*Required action*.
Both the line containing "Identify the document" and the line containing "text [150, 725, 1125, 1377]" belong to the span. Output exactly that span from the listing below, and nothing outside it.

━━━ Materials provided ━━━

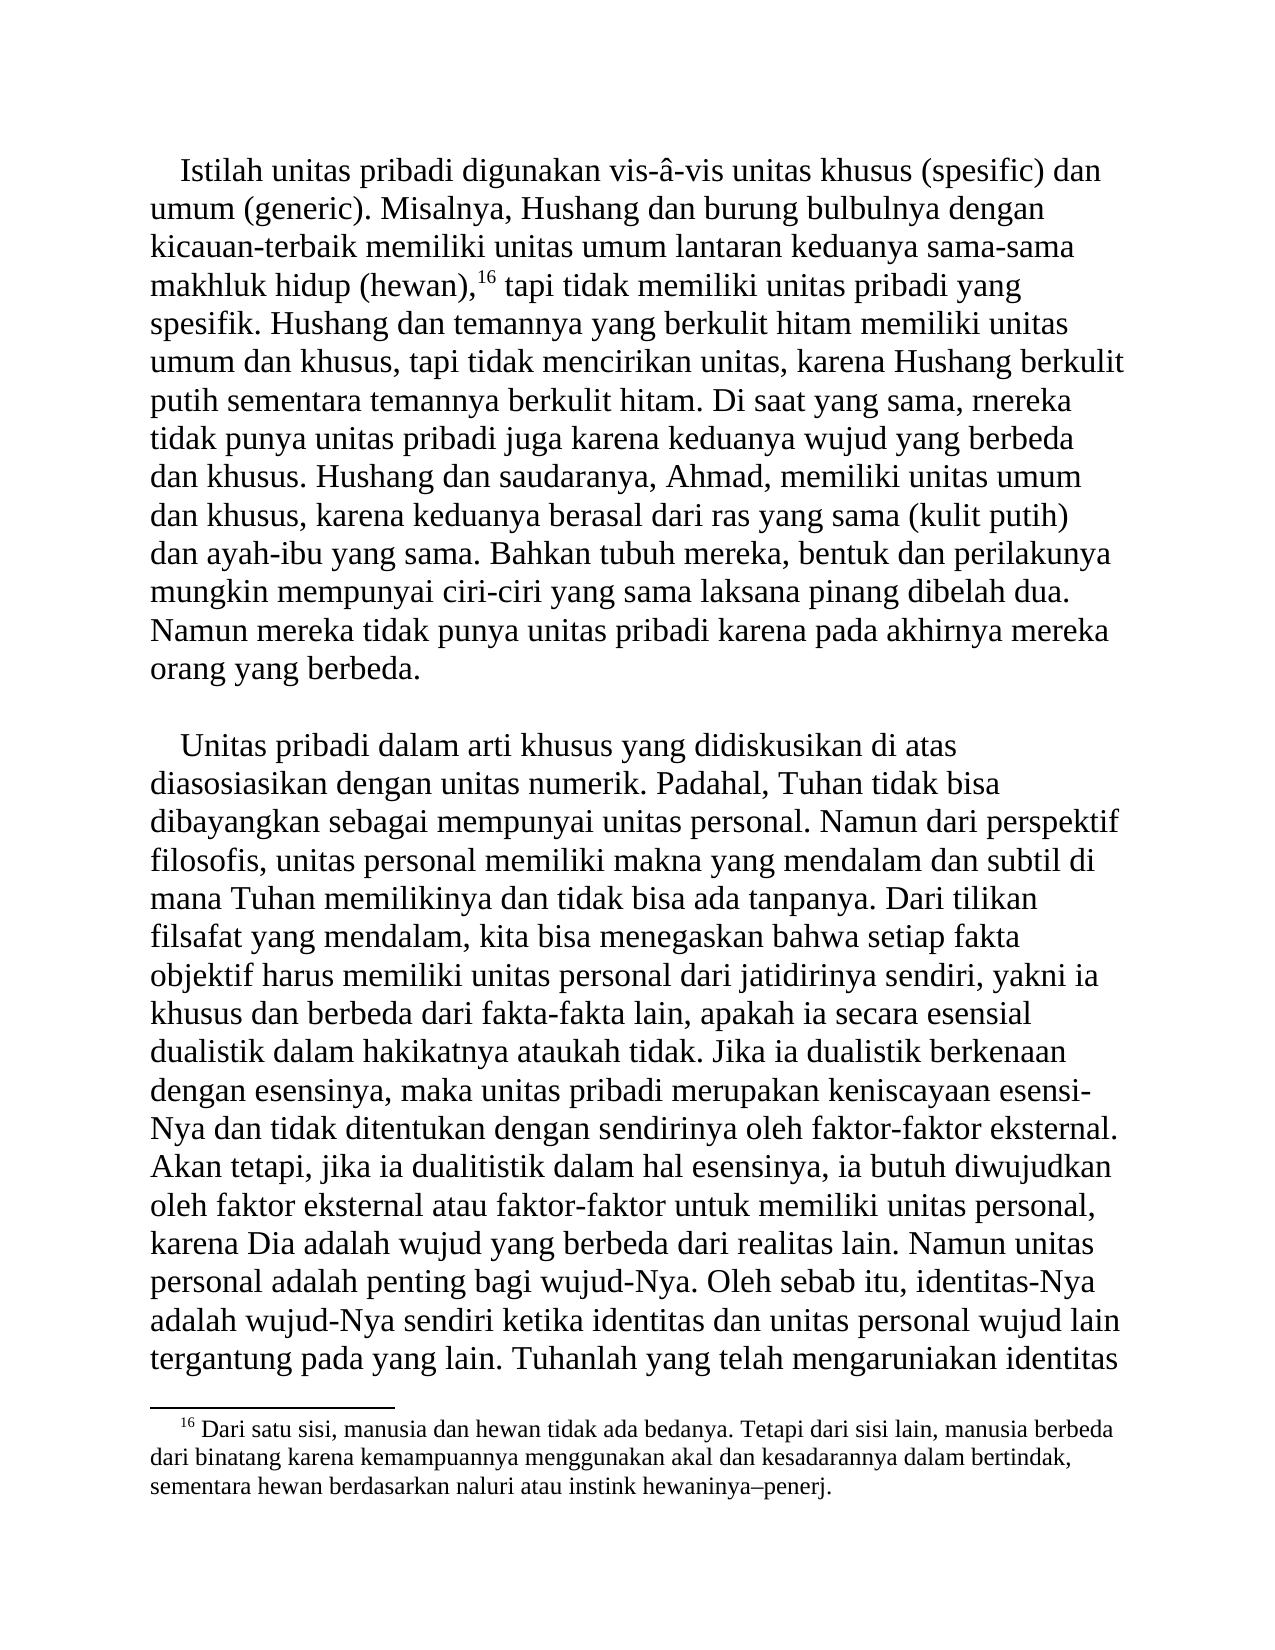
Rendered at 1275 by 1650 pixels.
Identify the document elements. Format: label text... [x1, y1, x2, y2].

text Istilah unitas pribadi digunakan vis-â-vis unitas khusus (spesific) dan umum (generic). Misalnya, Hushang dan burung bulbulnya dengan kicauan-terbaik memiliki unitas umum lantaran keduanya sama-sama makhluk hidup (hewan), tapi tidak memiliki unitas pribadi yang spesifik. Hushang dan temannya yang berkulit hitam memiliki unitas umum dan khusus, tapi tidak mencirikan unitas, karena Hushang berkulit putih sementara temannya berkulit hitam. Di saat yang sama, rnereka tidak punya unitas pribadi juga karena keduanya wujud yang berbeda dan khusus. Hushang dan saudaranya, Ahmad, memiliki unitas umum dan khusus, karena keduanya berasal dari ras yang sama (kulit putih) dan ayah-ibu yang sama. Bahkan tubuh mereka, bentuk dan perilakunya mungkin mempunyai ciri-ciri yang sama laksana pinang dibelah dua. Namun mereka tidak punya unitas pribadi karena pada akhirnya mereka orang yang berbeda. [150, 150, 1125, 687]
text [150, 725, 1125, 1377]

━━━
━━━ Materials provided ━━━

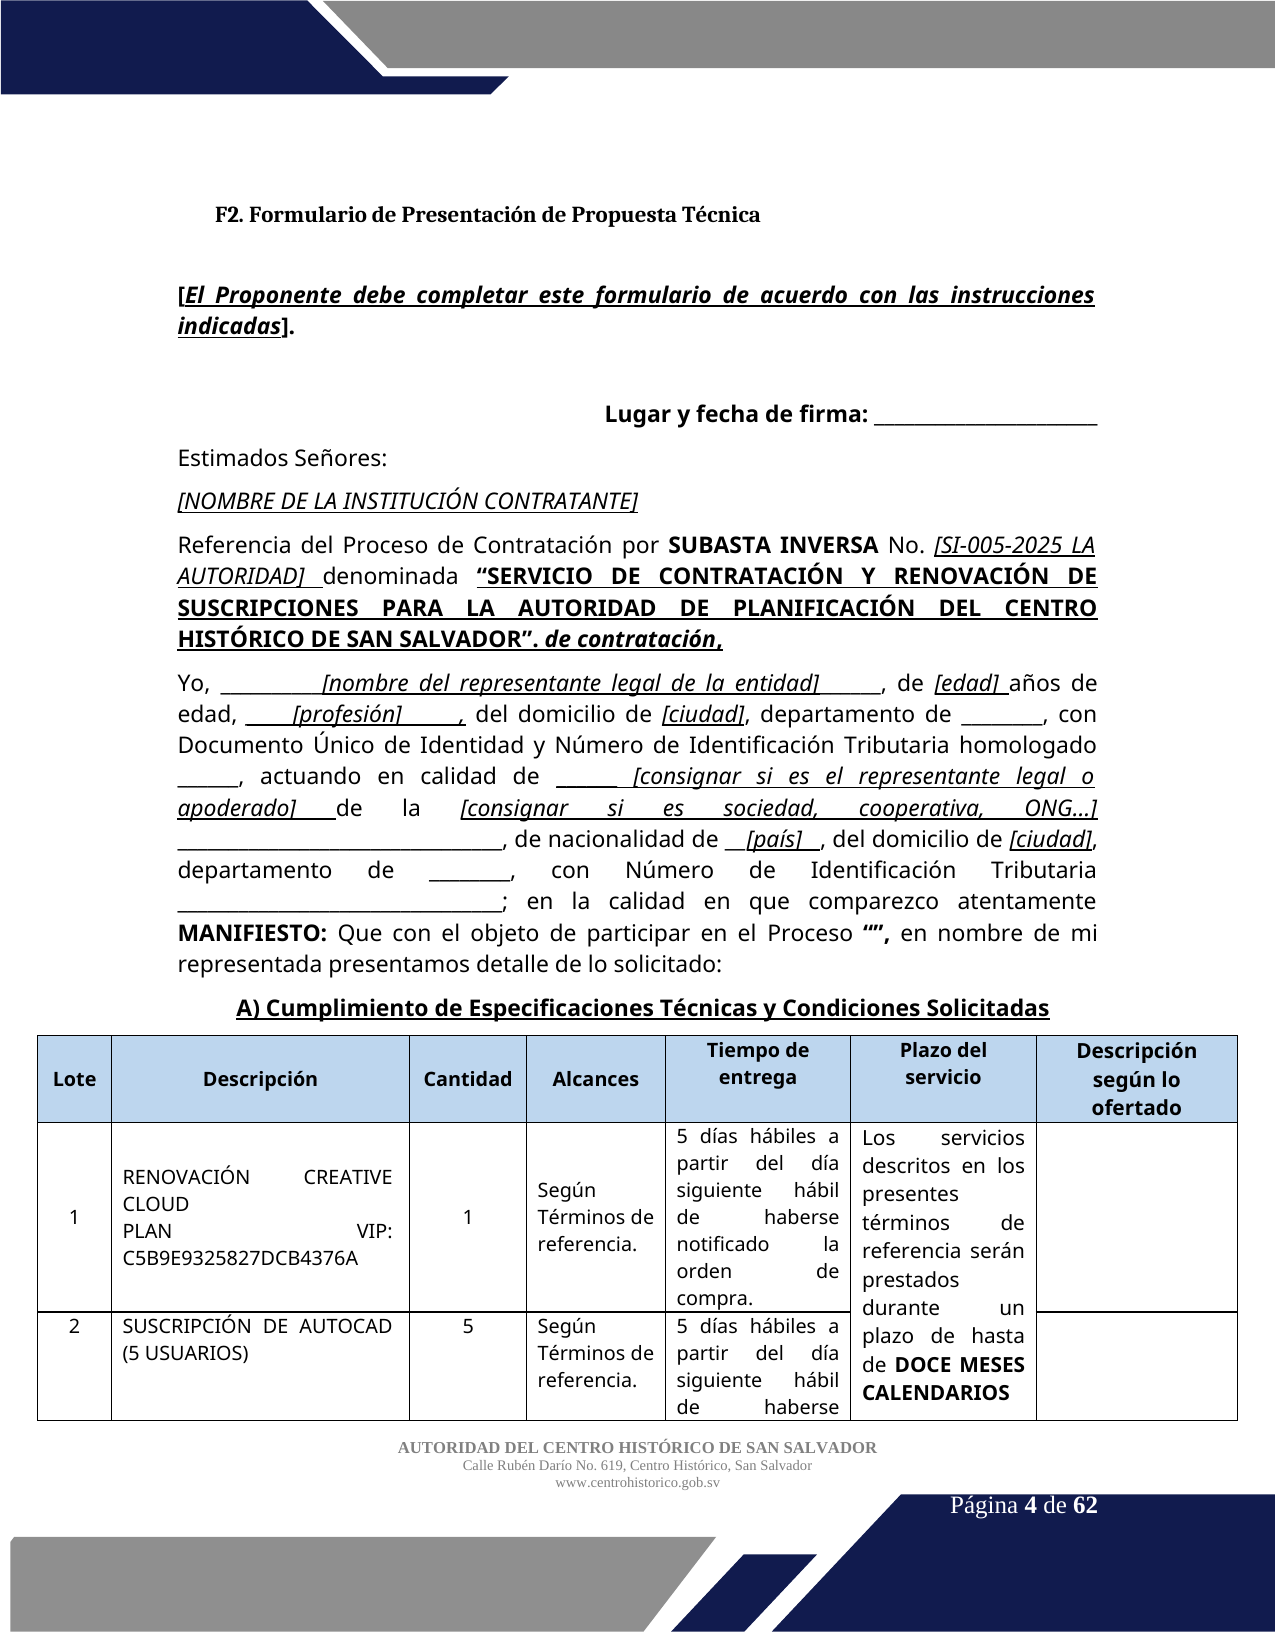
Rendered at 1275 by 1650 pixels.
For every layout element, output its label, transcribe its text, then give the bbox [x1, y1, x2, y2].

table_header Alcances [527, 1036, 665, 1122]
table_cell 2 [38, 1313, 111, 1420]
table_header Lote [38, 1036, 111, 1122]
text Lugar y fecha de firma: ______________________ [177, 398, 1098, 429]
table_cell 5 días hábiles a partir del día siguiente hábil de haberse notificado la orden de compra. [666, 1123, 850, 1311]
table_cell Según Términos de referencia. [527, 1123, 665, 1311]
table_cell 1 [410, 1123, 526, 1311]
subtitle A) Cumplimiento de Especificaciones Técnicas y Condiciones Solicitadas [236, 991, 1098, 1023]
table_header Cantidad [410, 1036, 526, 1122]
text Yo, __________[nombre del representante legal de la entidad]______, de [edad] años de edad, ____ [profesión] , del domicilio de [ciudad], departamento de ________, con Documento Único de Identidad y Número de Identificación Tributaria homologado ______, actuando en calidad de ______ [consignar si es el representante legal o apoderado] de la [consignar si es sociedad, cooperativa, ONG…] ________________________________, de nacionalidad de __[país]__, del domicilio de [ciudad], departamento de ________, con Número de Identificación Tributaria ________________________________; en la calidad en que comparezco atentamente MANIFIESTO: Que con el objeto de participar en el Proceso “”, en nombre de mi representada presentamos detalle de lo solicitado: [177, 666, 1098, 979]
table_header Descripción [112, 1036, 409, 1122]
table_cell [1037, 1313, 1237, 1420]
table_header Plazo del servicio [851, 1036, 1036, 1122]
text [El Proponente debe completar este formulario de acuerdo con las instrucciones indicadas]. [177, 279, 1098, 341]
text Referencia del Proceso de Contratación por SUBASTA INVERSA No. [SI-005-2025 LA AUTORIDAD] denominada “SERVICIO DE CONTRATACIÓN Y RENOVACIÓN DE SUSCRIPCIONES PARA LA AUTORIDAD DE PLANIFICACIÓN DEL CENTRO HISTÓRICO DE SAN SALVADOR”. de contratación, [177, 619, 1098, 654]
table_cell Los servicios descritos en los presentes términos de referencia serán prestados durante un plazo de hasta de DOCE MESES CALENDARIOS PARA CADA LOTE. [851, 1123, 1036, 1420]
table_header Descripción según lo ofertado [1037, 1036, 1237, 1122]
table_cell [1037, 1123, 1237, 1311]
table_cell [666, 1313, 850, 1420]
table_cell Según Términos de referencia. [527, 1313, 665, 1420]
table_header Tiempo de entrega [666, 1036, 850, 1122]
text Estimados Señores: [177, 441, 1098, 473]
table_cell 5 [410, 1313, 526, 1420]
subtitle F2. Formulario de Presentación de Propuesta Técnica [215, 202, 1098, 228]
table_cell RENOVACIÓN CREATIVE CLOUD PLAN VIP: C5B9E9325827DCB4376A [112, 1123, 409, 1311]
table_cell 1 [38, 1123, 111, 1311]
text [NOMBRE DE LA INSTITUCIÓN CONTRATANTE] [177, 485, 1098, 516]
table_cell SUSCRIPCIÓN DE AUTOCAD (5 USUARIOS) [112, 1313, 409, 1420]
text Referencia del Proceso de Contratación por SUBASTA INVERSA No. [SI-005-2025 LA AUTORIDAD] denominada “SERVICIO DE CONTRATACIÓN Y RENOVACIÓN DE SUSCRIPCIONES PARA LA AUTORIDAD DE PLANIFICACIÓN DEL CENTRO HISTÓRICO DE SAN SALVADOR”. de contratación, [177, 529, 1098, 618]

━━━
━━━ Materials provided ━━━

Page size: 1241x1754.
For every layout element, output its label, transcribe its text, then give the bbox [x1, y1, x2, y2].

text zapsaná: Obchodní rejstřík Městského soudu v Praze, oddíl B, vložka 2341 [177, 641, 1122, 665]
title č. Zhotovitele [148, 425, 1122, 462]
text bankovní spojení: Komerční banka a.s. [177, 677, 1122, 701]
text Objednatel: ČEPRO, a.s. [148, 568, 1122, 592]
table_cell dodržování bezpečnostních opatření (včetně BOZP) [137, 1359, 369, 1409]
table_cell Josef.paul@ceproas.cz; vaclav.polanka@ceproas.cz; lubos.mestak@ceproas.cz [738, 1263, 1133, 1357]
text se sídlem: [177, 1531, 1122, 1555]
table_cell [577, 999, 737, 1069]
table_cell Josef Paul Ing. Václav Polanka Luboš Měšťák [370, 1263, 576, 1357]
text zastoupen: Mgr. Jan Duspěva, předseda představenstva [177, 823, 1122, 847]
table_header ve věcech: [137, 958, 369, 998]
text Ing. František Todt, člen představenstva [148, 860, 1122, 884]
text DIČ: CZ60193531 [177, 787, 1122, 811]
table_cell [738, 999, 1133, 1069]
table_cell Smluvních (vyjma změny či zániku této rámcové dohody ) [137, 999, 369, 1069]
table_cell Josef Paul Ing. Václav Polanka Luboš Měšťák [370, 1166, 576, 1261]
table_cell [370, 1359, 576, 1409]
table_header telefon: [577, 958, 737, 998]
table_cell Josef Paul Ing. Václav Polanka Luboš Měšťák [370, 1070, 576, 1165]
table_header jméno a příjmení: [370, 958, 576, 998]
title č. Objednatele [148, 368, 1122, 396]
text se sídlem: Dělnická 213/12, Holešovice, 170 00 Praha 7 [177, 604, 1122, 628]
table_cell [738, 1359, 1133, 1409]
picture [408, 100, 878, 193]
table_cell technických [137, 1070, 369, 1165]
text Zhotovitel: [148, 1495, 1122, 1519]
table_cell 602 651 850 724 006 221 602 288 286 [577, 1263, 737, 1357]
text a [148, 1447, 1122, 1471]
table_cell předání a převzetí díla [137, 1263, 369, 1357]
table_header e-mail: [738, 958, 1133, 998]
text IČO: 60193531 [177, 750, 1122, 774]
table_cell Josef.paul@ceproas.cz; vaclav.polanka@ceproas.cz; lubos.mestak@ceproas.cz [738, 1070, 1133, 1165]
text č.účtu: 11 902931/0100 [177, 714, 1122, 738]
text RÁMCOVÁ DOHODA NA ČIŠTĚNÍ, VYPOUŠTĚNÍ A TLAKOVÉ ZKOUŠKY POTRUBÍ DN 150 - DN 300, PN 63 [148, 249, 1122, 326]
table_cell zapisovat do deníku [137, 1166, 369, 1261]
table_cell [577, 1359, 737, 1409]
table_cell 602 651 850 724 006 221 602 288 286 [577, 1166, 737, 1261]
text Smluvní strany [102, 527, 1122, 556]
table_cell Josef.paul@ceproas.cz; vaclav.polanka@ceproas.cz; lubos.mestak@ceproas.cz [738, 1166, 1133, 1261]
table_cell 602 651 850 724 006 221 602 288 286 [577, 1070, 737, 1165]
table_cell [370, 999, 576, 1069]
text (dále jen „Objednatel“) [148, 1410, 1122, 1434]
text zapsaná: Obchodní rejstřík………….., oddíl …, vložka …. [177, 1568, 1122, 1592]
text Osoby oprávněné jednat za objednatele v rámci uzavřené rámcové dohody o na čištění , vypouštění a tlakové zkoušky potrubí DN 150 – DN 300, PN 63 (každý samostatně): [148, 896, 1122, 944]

━━━

*Task result*.
Identify the document elements. Format: label text... [x1, y1, x2, y2].

text Istilah unitas pribadi digunakan vis-â-vis unitas khusus (spesific) dan umum (generic). Misalnya, Hushang dan burung bulbulnya dengan kicauan-terbaik memiliki unitas umum lantaran keduanya sama-sama makhluk hidup (hewan), tapi tidak memiliki unitas pribadi yang spesifik. Hushang dan temannya yang berkulit hitam memiliki unitas umum dan khusus, tapi tidak mencirikan unitas, karena Hushang berkulit putih sementara temannya berkulit hitam. Di saat yang sama, rnereka tidak punya unitas pribadi juga karena keduanya wujud yang berbeda dan khusus. Hushang dan saudaranya, Ahmad, memiliki unitas umum dan khusus, karena keduanya berasal dari ras yang sama (kulit putih) dan ayah-ibu yang sama. Bahkan tubuh mereka, bentuk dan perilakunya mungkin mempunyai ciri-ciri yang sama laksana pinang dibelah dua. Namun mereka tidak punya unitas pribadi karena pada akhirnya mereka orang yang berbeda. [150, 150, 1125, 687]
text [150, 725, 1125, 1377]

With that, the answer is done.